» Task requirements: Reproduce each of the following lines word for word, leaving out nothing and changing nothing.

--- Records for this exercise Enclosed Below ---

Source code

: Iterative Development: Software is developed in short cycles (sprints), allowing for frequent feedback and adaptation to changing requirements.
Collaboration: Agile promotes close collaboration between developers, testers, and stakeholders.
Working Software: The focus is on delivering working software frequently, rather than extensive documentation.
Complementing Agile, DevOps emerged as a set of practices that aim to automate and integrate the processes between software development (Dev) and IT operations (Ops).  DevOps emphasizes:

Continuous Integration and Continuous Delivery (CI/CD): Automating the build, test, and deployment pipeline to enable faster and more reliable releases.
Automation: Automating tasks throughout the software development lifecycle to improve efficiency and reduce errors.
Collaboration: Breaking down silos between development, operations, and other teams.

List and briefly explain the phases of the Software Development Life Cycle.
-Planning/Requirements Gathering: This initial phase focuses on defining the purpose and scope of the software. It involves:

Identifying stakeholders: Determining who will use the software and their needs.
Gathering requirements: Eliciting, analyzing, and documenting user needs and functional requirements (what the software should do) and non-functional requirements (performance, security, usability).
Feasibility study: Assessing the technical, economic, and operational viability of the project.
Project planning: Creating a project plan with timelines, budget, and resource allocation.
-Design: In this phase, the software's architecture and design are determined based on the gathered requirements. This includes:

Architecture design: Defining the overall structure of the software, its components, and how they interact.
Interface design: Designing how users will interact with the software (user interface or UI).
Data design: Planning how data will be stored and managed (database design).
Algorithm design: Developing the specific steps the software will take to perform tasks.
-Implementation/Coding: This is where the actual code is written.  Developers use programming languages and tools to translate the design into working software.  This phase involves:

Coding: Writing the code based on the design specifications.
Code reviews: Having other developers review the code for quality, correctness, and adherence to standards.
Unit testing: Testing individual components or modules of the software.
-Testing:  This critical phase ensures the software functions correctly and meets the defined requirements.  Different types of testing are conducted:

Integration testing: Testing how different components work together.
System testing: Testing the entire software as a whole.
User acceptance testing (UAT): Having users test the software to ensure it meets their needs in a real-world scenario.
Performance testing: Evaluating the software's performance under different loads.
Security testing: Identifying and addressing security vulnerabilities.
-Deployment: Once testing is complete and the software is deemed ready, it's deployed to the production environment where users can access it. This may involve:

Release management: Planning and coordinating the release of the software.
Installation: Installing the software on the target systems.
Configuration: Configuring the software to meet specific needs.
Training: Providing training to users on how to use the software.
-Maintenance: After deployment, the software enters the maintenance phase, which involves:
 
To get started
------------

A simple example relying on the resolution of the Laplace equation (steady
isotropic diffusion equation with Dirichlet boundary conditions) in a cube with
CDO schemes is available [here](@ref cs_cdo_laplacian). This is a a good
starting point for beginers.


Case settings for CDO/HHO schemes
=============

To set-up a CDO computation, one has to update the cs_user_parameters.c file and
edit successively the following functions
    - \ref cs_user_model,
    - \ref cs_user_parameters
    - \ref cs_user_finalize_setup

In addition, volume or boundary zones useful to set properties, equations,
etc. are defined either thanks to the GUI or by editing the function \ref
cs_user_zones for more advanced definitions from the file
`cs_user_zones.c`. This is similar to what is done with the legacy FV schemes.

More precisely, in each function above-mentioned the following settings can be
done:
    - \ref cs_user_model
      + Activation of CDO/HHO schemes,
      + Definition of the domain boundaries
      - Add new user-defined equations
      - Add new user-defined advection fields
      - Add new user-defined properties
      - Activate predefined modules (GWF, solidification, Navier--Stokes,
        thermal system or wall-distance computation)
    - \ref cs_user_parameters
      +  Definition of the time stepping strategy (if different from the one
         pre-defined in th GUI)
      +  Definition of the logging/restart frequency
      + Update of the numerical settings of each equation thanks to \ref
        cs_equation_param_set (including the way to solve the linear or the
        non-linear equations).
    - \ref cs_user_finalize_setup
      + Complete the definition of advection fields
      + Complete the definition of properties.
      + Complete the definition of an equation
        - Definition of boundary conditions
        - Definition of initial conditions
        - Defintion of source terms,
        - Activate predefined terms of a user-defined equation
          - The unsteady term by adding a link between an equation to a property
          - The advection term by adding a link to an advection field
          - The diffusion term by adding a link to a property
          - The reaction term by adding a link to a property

--- End of Enclosed Records for this exercise ---

» Result for this task:
Source code

: Iterative Development: Software is developed in short cycles (sprints), allowing for frequent feedback and adaptation to changing requirements.
Collaboration: Agile promotes close collaboration between developers, testers, and stakeholders.
Working Software: The focus is on delivering working software frequently, rather than extensive documentation.
Complementing Agile, DevOps emerged as a set of practices that aim to automate and integrate the processes between software development (Dev) and IT operations (Ops).  DevOps emphasizes:

Continuous Integration and Continuous Delivery (CI/CD): Automating the build, test, and deployment pipeline to enable faster and more reliable releases.
Automation: Automating tasks throughout the software development lifecycle to improve efficiency and reduce errors.
Collaboration: Breaking down silos between development, operations, and other teams.

List and briefly explain the phases of the Software Development Life Cycle.
-Planning/Requirements Gathering: This initial phase focuses on defining the purpose and scope of the software. It involves:

Identifying stakeholders: Determining who will use the software and their needs.
Gathering requirements: Eliciting, analyzing, and documenting user needs and functional requirements (what the software should do) and non-functional requirements (performance, security, usability).
Feasibility study: Assessing the technical, economic, and operational viability of the project.
Project planning: Creating a project plan with timelines, budget, and resource allocation.
-Design: In this phase, the software's architecture and design are determined based on the gathered requirements. This includes:

Architecture design: Defining the overall structure of the software, its components, and how they interact.
Interface design: Designing how users will interact with the software (user interface or UI).
Data design: Planning how data will be stored and managed (database design).
Algorithm design: Developing the specific steps the software will take to perform tasks.
-Implementation/Coding: This is where the actual code is written.  Developers use programming languages and tools to translate the design into working software.  This phase involves:

Coding: Writing the code based on the design specifications.
Code reviews: Having other developers review the code for quality, correctness, and adherence to standards.
Unit testing: Testing individual components or modules of the software.
-Testing:  This critical phase ensures the software functions correctly and meets the defined requirements.  Different types of testing are conducted:

Integration testing: Testing how different components work together.
System testing: Testing the entire software as a whole.
User acceptance testing (UAT): Having users test the software to ensure it meets their needs in a real-world scenario.
Performance testing: Evaluating the software's performance under different loads.
Security testing: Identifying and addressing security vulnerabilities.
-Deployment: Once testing is complete and the software is deemed ready, it's deployed to the production environment where users can access it. This may involve:

Release management: Planning and coordinating the release of the software.
Installation: Installing the software on the target systems.
Configuration: Configuring the software to meet specific needs.
Training: Providing training to users on how to use the software.
-Maintenance: After deployment, the software enters the maintenance phase, which involves:
 
To get started
------------

A simple example relying on the resolution of the Laplace equation (steady
isotropic diffusion equation with Dirichlet boundary conditions) in a cube with
CDO schemes is available [here](@ref cs_cdo_laplacian). This is a a good
starting point for beginers.


Case settings for CDO/HHO schemes
=============

To set-up a CDO computation, one has to update the cs_user_parameters.c file and
edit successively the following functions
    - \ref cs_user_model,
    - \ref cs_user_parameters
    - \ref cs_user_finalize_setup

In addition, volume or boundary zones useful to set properties, equations,
etc. are defined either thanks to the GUI or by editing the function \ref
cs_user_zones for more advanced definitions from the file
`cs_user_zones.c`. This is similar to what is done with the legacy FV schemes.

More precisely, in each function above-mentioned the following settings can be
done:
    - \ref cs_user_model
      + Activation of CDO/HHO schemes,
      + Definition of the domain boundaries
      - Add new user-defined equations
      - Add new user-defined advection fields
      - Add new user-defined properties
      - Activate predefined modules (GWF, solidification, Navier--Stokes,
        thermal system or wall-distance computation)
    - \ref cs_user_parameters
      +  Definition of the time stepping strategy (if different from the one
         pre-defined in th GUI)
      +  Definition of the logging/restart frequency
      + Update of the numerical settings of each equation thanks to \ref
        cs_equation_param_set (including the way to solve the linear or the
        non-linear equations).
    - \ref cs_user_finalize_setup
      + Complete the definition of advection fields
      + Complete the definition of properties.
      + Complete the definition of an equation
        - Definition of boundary conditions
        - Definition of initial conditions
        - Defintion of source terms,
        - Activate predefined terms of a user-defined equation
          - The unsteady term by adding a link between an equation to a property
          - The advection term by adding a link to an advection field
          - The diffusion term by adding a link to a property
          - The reaction term by adding a link to a property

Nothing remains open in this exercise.